> [WHAT IS NEEDED]: Where in the data does the word "clearn" appear? Find those lines and copy them.

--------------------------------

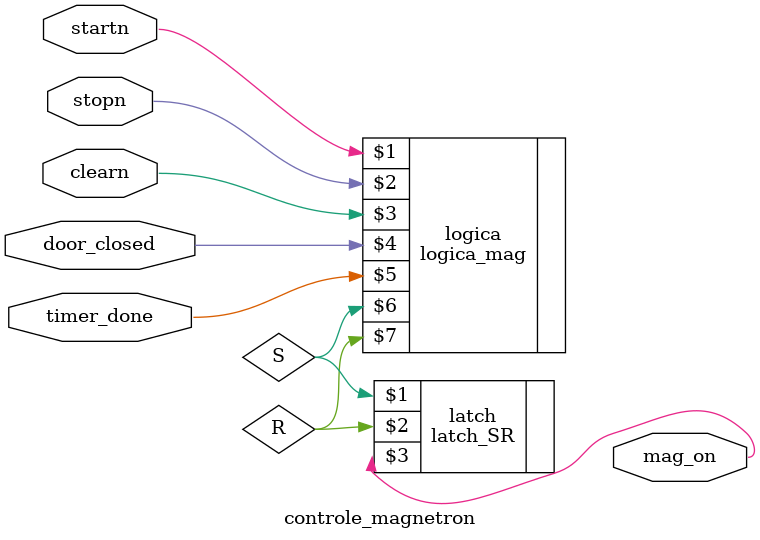
<source format=v>
module controle_magnetron (
    input wire startn , stopn , clearn, door_closed, timer_done, 
    output wire mag_on
); 
    wire R, S; // Fios internos que representam as entradas R e S do latch
    // Passando os inputs e outputs para o bloco lógico do magnetron
    logica_mag logica(startn, stopn, clearn, door_closed, timer_done, S, R);
    // Passando os inputs e outputs para o latch_SR
    latch_SR latch(S, R, mag_on);  
    
endmodule
</source>
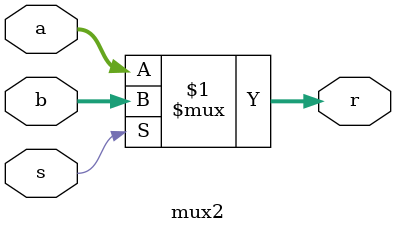
<source format=v>
`timescale 1ns / 1ps


module mux2(
    input [31 : 0] a, // 32 Î»ÊäÈë a
    input [31 : 0] b, // 32 Î»ÊäÈë b
    input s, // 1 Î»ÊäÈë£¬µ± s=0 Ê± r µÄÖµµÈÓÚ a£¬s=1 Ê± r µÄÖµµÈÓÚ b
    output [31 : 0] r // 32 Î»Êä³ö£¬ÏàÓ¦Î»µÄÖµÓÉ a b s µÄÖµÈ·
    );
    assign r = s ? b : a;
endmodule

</source>
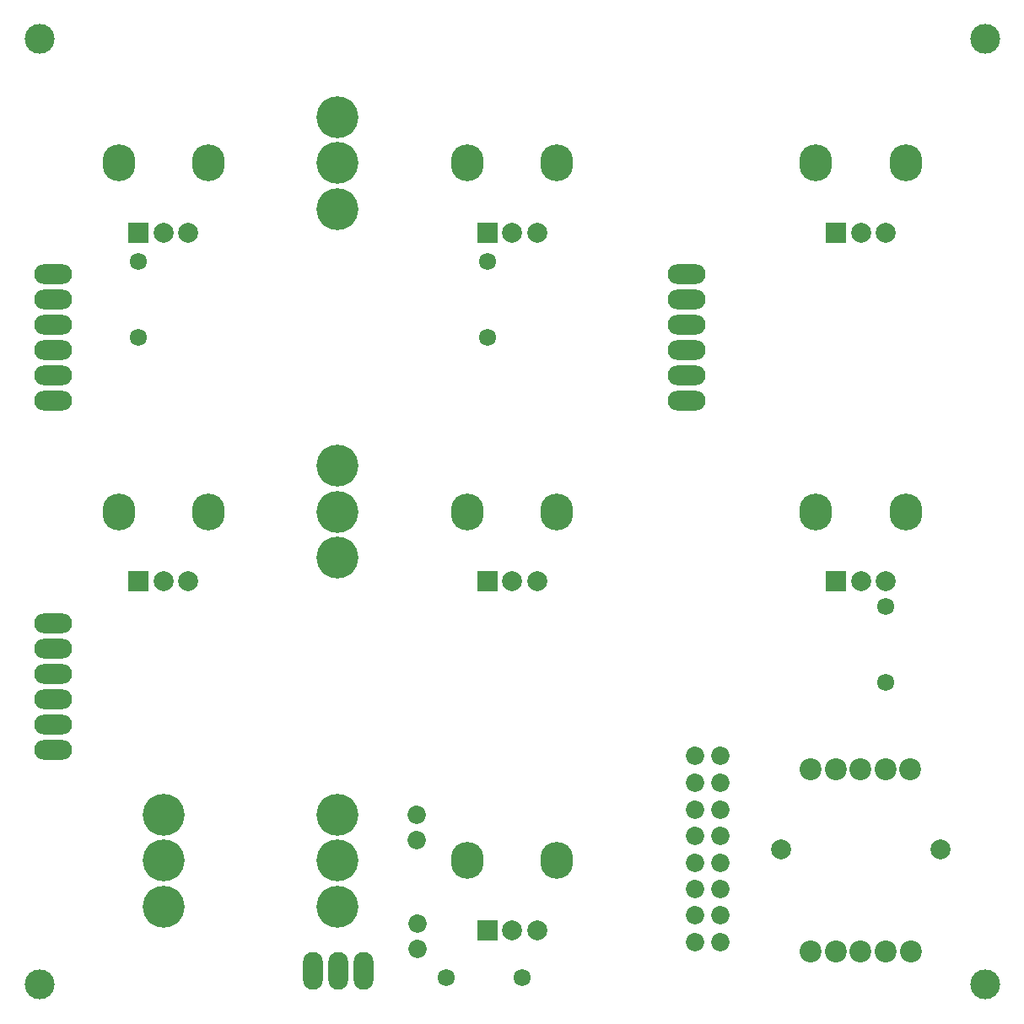
<source format=gbr>
G04 DipTrace 3.3.1.1*
G04 BottomMask.gbr*
%MOIN*%
G04 #@! TF.FileFunction,Soldermask,Bot*
G04 #@! TF.Part,Single*
%ADD18C,0.07874*%
%ADD24C,0.07874*%
%ADD25C,0.11811*%
%ADD34O,0.07874X0.149606*%
%ADD36O,0.149606X0.07874*%
%ADD39O,0.129921X0.145669*%
%ADD41R,0.07874X0.07874*%
%ADD43C,0.086614*%
%ADD44C,0.165354*%
%ADD46C,0.067874*%
%ADD48C,0.067874*%
%ADD50C,0.072835*%
%FSLAX26Y26*%
G04*
G70*
G90*
G75*
G01*
G04 BotMask*
%LPD*%
D50*
X3184228Y663172D3*
X3084228D3*
X3184228Y766664D3*
X3084228D3*
X3184228Y872963D3*
X3084228D3*
X3184228Y975035D3*
X3084228D3*
Y1080109D3*
X3184228D3*
X3084228Y1184689D3*
X3184228D3*
X3084228Y1292819D3*
X3184228D3*
X3084228Y1398333D3*
X3184228D3*
X1989198Y636335D3*
Y736335D3*
D48*
X3839451Y1688804D3*
D46*
Y1988804D3*
D48*
X885974Y3052370D3*
D46*
Y3352370D3*
D48*
X2263701Y3052370D3*
D46*
Y3352370D3*
D48*
X2401688Y521084D3*
D46*
X2101688D3*
D44*
X1673231Y3921677D3*
Y3740417D3*
Y3559157D3*
X1673209Y2543526D3*
Y2362266D3*
Y2181007D3*
X984302Y803152D3*
Y984412D3*
Y1165672D3*
X1673151Y803155D3*
Y984415D3*
Y1165675D3*
D43*
X3542720Y625333D3*
X3640988Y625255D3*
X3739295Y625176D3*
X3837799Y625136D3*
X3938232Y625097D3*
X3542262Y1345588D3*
X3640560D3*
X3738852D3*
X3837340D3*
X3935909Y1345570D3*
D24*
X3423927Y1028860D3*
X4053848Y1028741D3*
D41*
X3641686Y3464713D3*
D39*
X3562946Y3740303D3*
D18*
X3740112Y3464713D3*
D39*
X3917277Y3740303D3*
D18*
X3838537Y3464713D3*
D41*
X3641726Y2086636D3*
D39*
X3562986Y2362227D3*
D18*
X3740151Y2086636D3*
D39*
X3917316Y2362227D3*
D18*
X3838576Y2086636D3*
D41*
X885999Y3464713D3*
D39*
X807259Y3740303D3*
D18*
X984424Y3464713D3*
D39*
X1161589Y3740303D3*
D18*
X1082849Y3464713D3*
D41*
X2263707D3*
D39*
X2184967Y3740303D3*
D18*
X2362133Y3464713D3*
D39*
X2539298Y3740303D3*
D18*
X2460558Y3464713D3*
D41*
X885993Y2086636D3*
D39*
X807253Y2362227D3*
D18*
X984419Y2086636D3*
D39*
X1161584Y2362227D3*
D18*
X1082844Y2086636D3*
D41*
X2263651D3*
D39*
X2184911Y2362227D3*
D18*
X2362076Y2086636D3*
D39*
X2539241Y2362227D3*
D18*
X2460501Y2086636D3*
D41*
X2263701Y708765D3*
D39*
X2184961Y984356D3*
D18*
X2362126Y708765D3*
D39*
X2539291Y984356D3*
D18*
X2460551Y708765D3*
D36*
X3050991Y3101417D3*
Y3001417D3*
Y2901417D3*
Y2801417D3*
Y3201417D3*
Y3301417D3*
X549690Y3101331D3*
Y3001331D3*
Y2901331D3*
Y2801331D3*
Y3201331D3*
Y3301331D3*
Y1723063D3*
Y1623063D3*
Y1523063D3*
Y1423063D3*
Y1823063D3*
Y1923063D3*
D34*
X1773445Y549559D3*
X1673445D3*
X1573445D3*
D50*
X1985433Y1065562D3*
Y1165562D3*
D25*
X493701Y493701D3*
X4230709Y4230709D3*
Y493701D3*
X493701Y4230709D3*
M02*

</source>
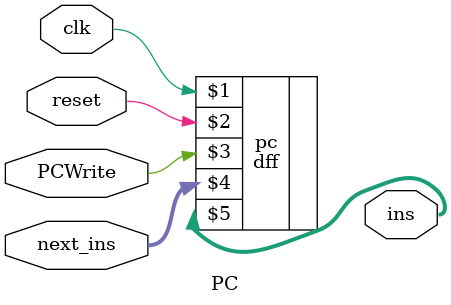
<source format=v>
`ifdef IVERILOG
`include "misc/dff.v"
`endif

`ifndef _PC
`define _PC

module PC (
    input                clk, reset,
    input       [31 : 0] next_ins,
    input                PCWrite,
    output wire [31 : 0] ins
    );

    dff pc(clk, reset, PCWrite, next_ins, ins);

endmodule // PC

`endif

</source>
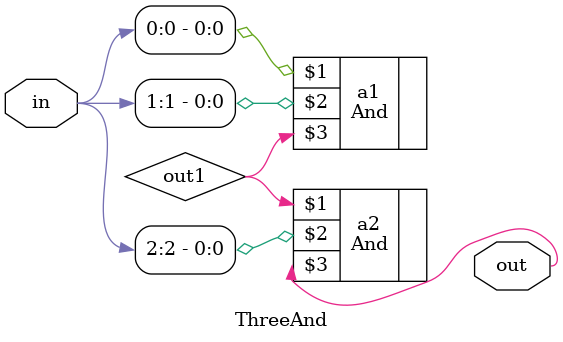
<source format=v>
module ThreeAnd (
    input [2:0] in,
    output out
);
    wire out1, out2;
    And a1(in[0], in[1], out1);
    And a2(out1, in[2], out);

endmodule


</source>
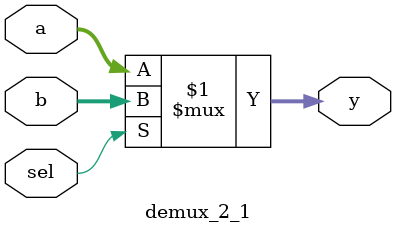
<source format=v>
module demux_2_1 (
    input wire [7:0] a, b,
    input wire sel,
    output wire [7:0] y
);

assign y = sel?b:a;
    
endmodule
</source>
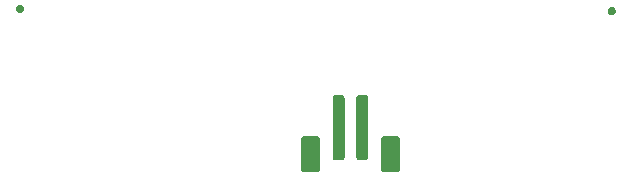
<source format=gbr>
G04 #@! TF.GenerationSoftware,KiCad,Pcbnew,(5.1.5)-3*
G04 #@! TF.CreationDate,2021-10-24T21:59:00+02:00*
G04 #@! TF.ProjectId,seg3,73656733-2e6b-4696-9361-645f70636258,1*
G04 #@! TF.SameCoordinates,Original*
G04 #@! TF.FileFunction,Soldermask,Bot*
G04 #@! TF.FilePolarity,Negative*
%FSLAX46Y46*%
G04 Gerber Fmt 4.6, Leading zero omitted, Abs format (unit mm)*
G04 Created by KiCad (PCBNEW (5.1.5)-3) date 2021-10-24 21:59:00*
%MOMM*%
%LPD*%
G04 APERTURE LIST*
%ADD10C,0.152400*%
G04 APERTURE END LIST*
D10*
G36*
X144526834Y-88154374D02*
G01*
X144567139Y-88166599D01*
X144604275Y-88186449D01*
X144636832Y-88213168D01*
X144663551Y-88245725D01*
X144683401Y-88282861D01*
X144695626Y-88323166D01*
X144700000Y-88367568D01*
X144700000Y-90932432D01*
X144695626Y-90976834D01*
X144683401Y-91017139D01*
X144663551Y-91054275D01*
X144636832Y-91086832D01*
X144604275Y-91113551D01*
X144567139Y-91133401D01*
X144526834Y-91145626D01*
X144482432Y-91150000D01*
X143317568Y-91150000D01*
X143273166Y-91145626D01*
X143232861Y-91133401D01*
X143195725Y-91113551D01*
X143163168Y-91086832D01*
X143136449Y-91054275D01*
X143116599Y-91017139D01*
X143104374Y-90976834D01*
X143100000Y-90932432D01*
X143100000Y-88367568D01*
X143104374Y-88323166D01*
X143116599Y-88282861D01*
X143136449Y-88245725D01*
X143163168Y-88213168D01*
X143195725Y-88186449D01*
X143232861Y-88166599D01*
X143273166Y-88154374D01*
X143317568Y-88150000D01*
X144482432Y-88150000D01*
X144526834Y-88154374D01*
G37*
G36*
X137726834Y-88154374D02*
G01*
X137767139Y-88166599D01*
X137804275Y-88186449D01*
X137836832Y-88213168D01*
X137863551Y-88245725D01*
X137883401Y-88282861D01*
X137895626Y-88323166D01*
X137900000Y-88367568D01*
X137900000Y-90932432D01*
X137895626Y-90976834D01*
X137883401Y-91017139D01*
X137863551Y-91054275D01*
X137836832Y-91086832D01*
X137804275Y-91113551D01*
X137767139Y-91133401D01*
X137726834Y-91145626D01*
X137682432Y-91150000D01*
X136517568Y-91150000D01*
X136473166Y-91145626D01*
X136432861Y-91133401D01*
X136395725Y-91113551D01*
X136363168Y-91086832D01*
X136336449Y-91054275D01*
X136316599Y-91017139D01*
X136304374Y-90976834D01*
X136300000Y-90932432D01*
X136300000Y-88367568D01*
X136304374Y-88323166D01*
X136316599Y-88282861D01*
X136336449Y-88245725D01*
X136363168Y-88213168D01*
X136395725Y-88186449D01*
X136432861Y-88166599D01*
X136473166Y-88154374D01*
X136517568Y-88150000D01*
X137682432Y-88150000D01*
X137726834Y-88154374D01*
G37*
G36*
X141819166Y-84654556D02*
G01*
X141861258Y-84667325D01*
X141900043Y-84688056D01*
X141934043Y-84715957D01*
X141961944Y-84749957D01*
X141982675Y-84788742D01*
X141995444Y-84830834D01*
X142000000Y-84877092D01*
X142000000Y-89922908D01*
X141995444Y-89969166D01*
X141982675Y-90011258D01*
X141961944Y-90050043D01*
X141934043Y-90084043D01*
X141900043Y-90111944D01*
X141861258Y-90132675D01*
X141819166Y-90145444D01*
X141772908Y-90150000D01*
X141227092Y-90150000D01*
X141180834Y-90145444D01*
X141138742Y-90132675D01*
X141099957Y-90111944D01*
X141065957Y-90084043D01*
X141038056Y-90050043D01*
X141017325Y-90011258D01*
X141004556Y-89969166D01*
X141000000Y-89922908D01*
X141000000Y-84877092D01*
X141004556Y-84830834D01*
X141017325Y-84788742D01*
X141038056Y-84749957D01*
X141065957Y-84715957D01*
X141099957Y-84688056D01*
X141138742Y-84667325D01*
X141180834Y-84654556D01*
X141227092Y-84650000D01*
X141772908Y-84650000D01*
X141819166Y-84654556D01*
G37*
G36*
X139819166Y-84654556D02*
G01*
X139861258Y-84667325D01*
X139900043Y-84688056D01*
X139934043Y-84715957D01*
X139961944Y-84749957D01*
X139982675Y-84788742D01*
X139995444Y-84830834D01*
X140000000Y-84877092D01*
X140000000Y-89922908D01*
X139995444Y-89969166D01*
X139982675Y-90011258D01*
X139961944Y-90050043D01*
X139934043Y-90084043D01*
X139900043Y-90111944D01*
X139861258Y-90132675D01*
X139819166Y-90145444D01*
X139772908Y-90150000D01*
X139227092Y-90150000D01*
X139180834Y-90145444D01*
X139138742Y-90132675D01*
X139099957Y-90111944D01*
X139065957Y-90084043D01*
X139038056Y-90050043D01*
X139017325Y-90011258D01*
X139004556Y-89969166D01*
X139000000Y-89922908D01*
X139000000Y-84877092D01*
X139004556Y-84830834D01*
X139017325Y-84788742D01*
X139038056Y-84749957D01*
X139065957Y-84715957D01*
X139099957Y-84688056D01*
X139138742Y-84667325D01*
X139180834Y-84654556D01*
X139227092Y-84650000D01*
X139772908Y-84650000D01*
X139819166Y-84654556D01*
G37*
G36*
X162733085Y-77199527D02*
G01*
X162796781Y-77225911D01*
X162854106Y-77264214D01*
X162902857Y-77312965D01*
X162941160Y-77370290D01*
X162967544Y-77433986D01*
X162980994Y-77501605D01*
X162980994Y-77570549D01*
X162967544Y-77638168D01*
X162941160Y-77701864D01*
X162902857Y-77759189D01*
X162854106Y-77807940D01*
X162796781Y-77846243D01*
X162733085Y-77872627D01*
X162665466Y-77886077D01*
X162596522Y-77886077D01*
X162528903Y-77872627D01*
X162465207Y-77846243D01*
X162407882Y-77807940D01*
X162359131Y-77759189D01*
X162320828Y-77701864D01*
X162294444Y-77638168D01*
X162280994Y-77570549D01*
X162280994Y-77501605D01*
X162294444Y-77433986D01*
X162320828Y-77370290D01*
X162359131Y-77312965D01*
X162407882Y-77264214D01*
X162465207Y-77225911D01*
X162528903Y-77199527D01*
X162596522Y-77186077D01*
X162665466Y-77186077D01*
X162733085Y-77199527D01*
G37*
G36*
X112632626Y-77002581D02*
G01*
X112696322Y-77028965D01*
X112753647Y-77067268D01*
X112802398Y-77116019D01*
X112840701Y-77173344D01*
X112867085Y-77237040D01*
X112880535Y-77304659D01*
X112880535Y-77373603D01*
X112867085Y-77441222D01*
X112840701Y-77504918D01*
X112802398Y-77562243D01*
X112753647Y-77610994D01*
X112696322Y-77649297D01*
X112632626Y-77675681D01*
X112565007Y-77689131D01*
X112496063Y-77689131D01*
X112428444Y-77675681D01*
X112364748Y-77649297D01*
X112307423Y-77610994D01*
X112258672Y-77562243D01*
X112220369Y-77504918D01*
X112193985Y-77441222D01*
X112180535Y-77373603D01*
X112180535Y-77304659D01*
X112193985Y-77237040D01*
X112220369Y-77173344D01*
X112258672Y-77116019D01*
X112307423Y-77067268D01*
X112364748Y-77028965D01*
X112428444Y-77002581D01*
X112496063Y-76989131D01*
X112565007Y-76989131D01*
X112632626Y-77002581D01*
G37*
M02*

</source>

--------------------------------

> [WRITTEN RESPONSE]:
    input wire startn , stopn , clearn, door_closed, timer_done, 
    logica_mag logica(startn, stopn, clearn, door_closed, timer_done, S, R);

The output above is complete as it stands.